Digital twins create a digital version of something in the physical world and put it into a virtual environment so that users can learn all of the functionalities, features, and behaviors remotely. This also can help with manufacturing new hardware by providing advanced modeling to test different configurations and build the right machines faster.

Digital twins are an effective training and manufacturing technique that makes it possible to gain technical expertise and build essential tools faster and cheaper, while compiling data along the way to course correct when needed.

The U.S. Air Force deployed digital twins in its “Model One” program in June 2024. The program integrates 50 different simulations into one platform to accelerate training and master rapidly changing wartime scenarios.

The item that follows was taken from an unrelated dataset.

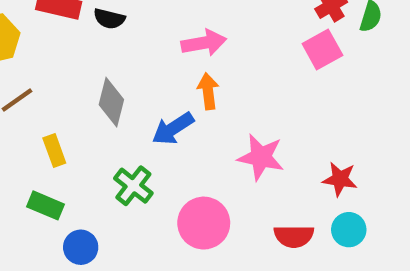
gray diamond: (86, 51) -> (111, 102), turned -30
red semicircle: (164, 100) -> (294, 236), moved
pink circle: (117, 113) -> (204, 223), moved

Historically, it’s been hard to connect far flung data sources to get all of the information needed to create an accurate and effective simulation. But Model One is a first-of-its-kind digital twin model that brings all necessary components— such as regulations, manufacturing details, and logistics—together into a secure, single automated thread.

In 2025, expect to see expanded use cases for digital twins, as militaries and adjacent companies use them to test battlefield scenarios, weapons systems performance, and equipment wear-and-tear. Ultimately, digital twins will offer better analysis of performance and outcomes without the cost and complexity of live exercises.

Defense industry sees a data-rich future 

As defense and security organizations gear up in 2025, their focus is on strengthening their data backbone. When all team members have access to data and the training needed to use it effectively, the entire organization benefits to achieve its core mission.

The defense and security trends for 2025 show that organizations’ investments into data analytics and AI are paying off with better agility and cohesion. But as these technologies evolve, militaries and their partners can’t get let up on their innovation efforts. Sustained effort and optimization will separate the leaders from the laggards.